Attorney General Alberto Gonzales has just launched the administration's legal defense of the president's decision to order warrantless spying on American citizens.
It's breathtaking, even if it's not unexpected.
While acknowledging that the president's program would be illegal under the Foreign Intelligence Surveillance Act of 1978, Gonzales says that the president has inherent authority as commander in chief to do what he thinks needs to be done in the war on terror. Moreover, Gonzales says, Congress essentially overturned FISA when it authorized the president to use force against Afghanistan in 2001.
The first of Gonzales' arguments -- familiar to anyone who has heard the administration defend its views on detainees and torture -- is alarming in that it knows no limits. If the president's "inherent" authority as commander in chief allows him to ignore the Foreign Intelligence Surveillance Act during times of war, what other laws is he free to ignore, rewrite or violate at his pleasure?
As for Gonzales' second argument? It probably goes without saying -- but the Washington Post says it anyway -- that the 2001 use-of-force authorization didn't say anything about electronic surveillance or FISA or spying on Americans without getting warrants. That legislation authorized Bush to "use all necessary and appropriate force against those nations, organizations, or persons he determines planned, authorized, committed, or aided the terrorist attacks that occurred on September 11, 2001, or harbored such organizations or persons, in order to prevent any future acts of international terrorism against the United States by such nations, organizations or persons."

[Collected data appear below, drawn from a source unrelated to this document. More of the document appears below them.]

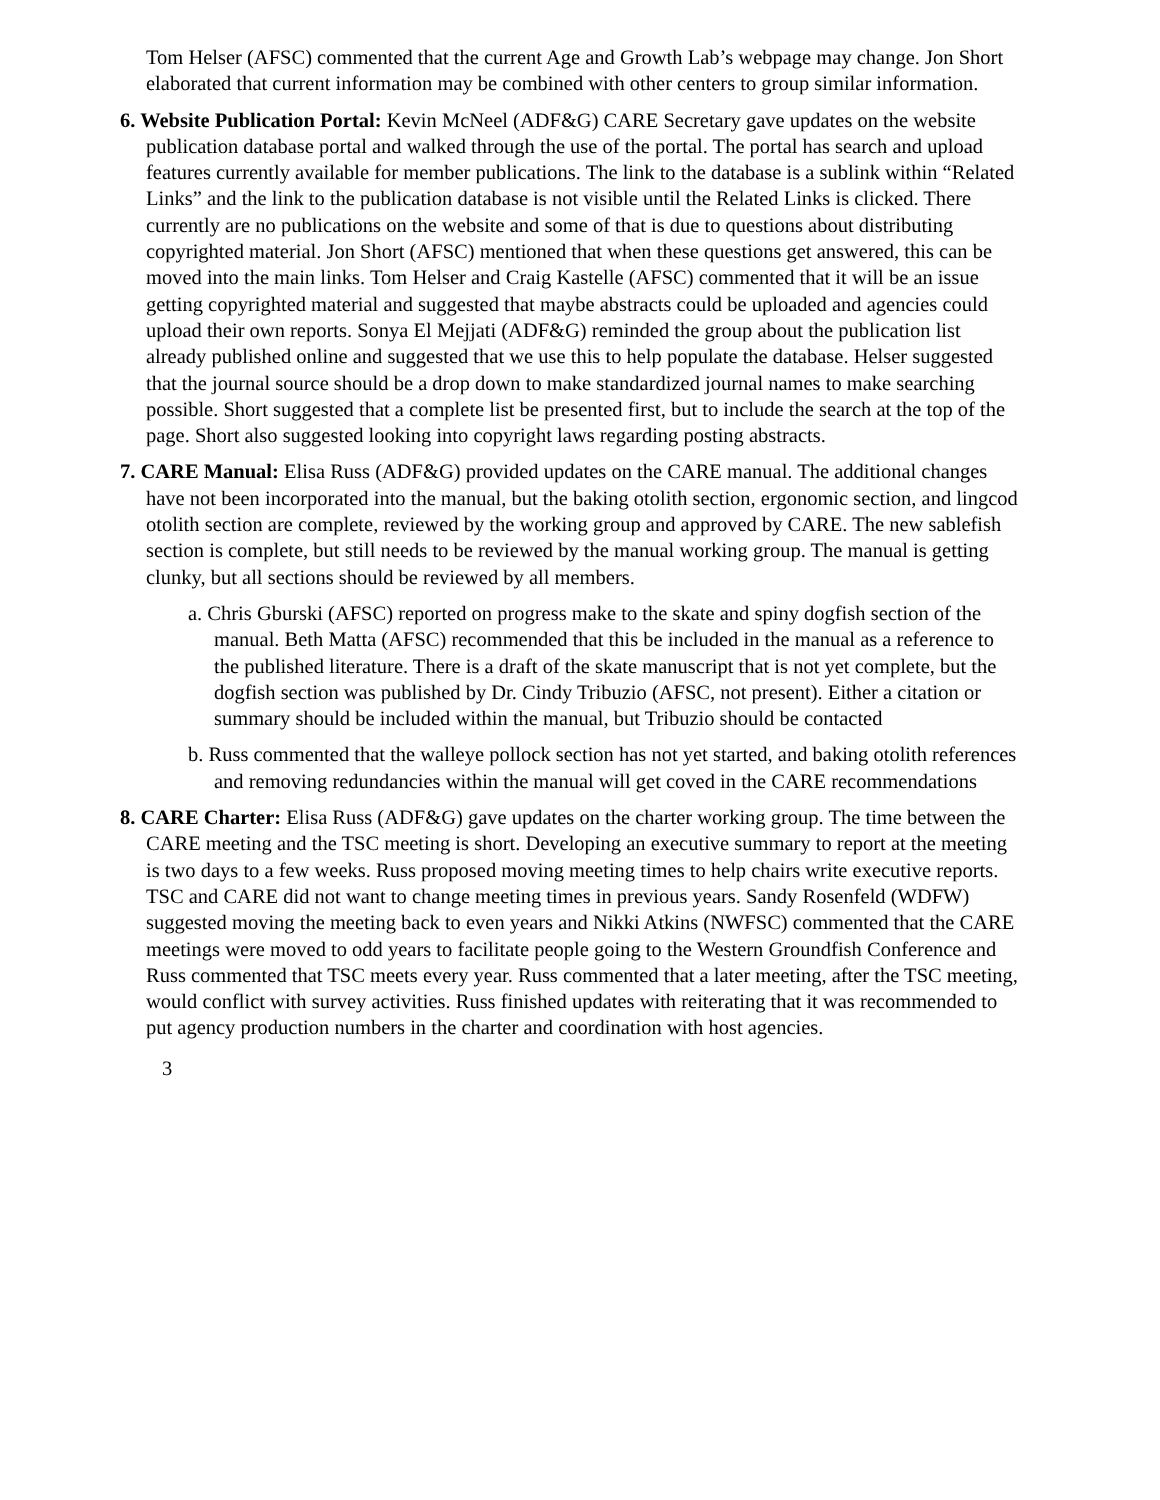Tom Helser (AFSC) commented that the current Age and Growth Lab’s webpage may change. Jon Short elaborated that current information may be combined with other centers to group similar information.
6. Website Publication Portal: Kevin McNeel (ADF&G) CARE Secretary gave updates on the website publication database portal and walked through the use of the portal. The portal has search and upload features currently available for member publications. The link to the database is a sublink within “Related Links” and the link to the publication database is not visible until the Related Links is clicked. There currently are no publications on the website and some of that is due to questions about distributing copyrighted material. Jon Short (AFSC) mentioned that when these questions get answered, this can be moved into the main links. Tom Helser and Craig Kastelle (AFSC) commented that it will be an issue getting copyrighted material and suggested that maybe abstracts could be uploaded and agencies could upload their own reports. Sonya El Mejjati (ADF&G) reminded the group about the publication list already published online and suggested that we use this to help populate the database. Helser suggested that the journal source should be a drop down to make standardized journal names to make searching possible. Short suggested that a complete list be presented first, but to include the search at the top of the page. Short also suggested looking into copyright laws regarding posting abstracts.
7. CARE Manual: Elisa Russ (ADF&G) provided updates on the CARE manual. The additional changes have not been incorporated into the manual, but the baking otolith section, ergonomic section, and lingcod otolith section are complete, reviewed by the working group and approved by CARE. The new sablefish section is complete, but still needs to be reviewed by the manual working group. The manual is getting clunky, but all sections should be reviewed by all members.
a. Chris Gburski (AFSC) reported on progress make to the skate and spiny dogfish section of the manual. Beth Matta (AFSC) recommended that this be included in the manual as a reference to the published literature. There is a draft of the skate manuscript that is not yet complete, but the dogfish section was published by Dr. Cindy Tribuzio (AFSC, not present). Either a citation or summary should be included within the manual, but Tribuzio should be contacted
b. Russ commented that the walleye pollock section has not yet started, and baking otolith references and removing redundancies within the manual will get coved in the CARE recommendations
8. CARE Charter: Elisa Russ (ADF&G) gave updates on the charter working group. The time between the CARE meeting and the TSC meeting is short. Developing an executive summary to report at the meeting is two days to a few weeks. Russ proposed moving meeting times to help chairs write executive reports. TSC and CARE did not want to change meeting times in previous years. Sandy Rosenfeld (WDFW) suggested moving the meeting back to even years and Nikki Atkins (NWFSC) commented that the CARE meetings were moved to odd years to facilitate people going to the Western Groundfish Conference and Russ commented that TSC meets every year. Russ commented that a later meeting, after the TSC meeting, would conflict with survey activities. Russ finished updates with reiterating that it was recommended to put agency production numbers in the charter and coordination with host agencies.
3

How is listening in on telephone calls without a warrant the use of "necessary and appropriate force"? Gonzales didn't say, exactly. And the answer is, it isn't. As Sen. Russ Feingold explained during a television appearance this morning, "Nobody, nobody, thought when we passed a resolution to invade Afghanistan and to fight the war on terror, including myself who voted for it, thought that this was an authorization to allow a wiretapping against the law of the United States."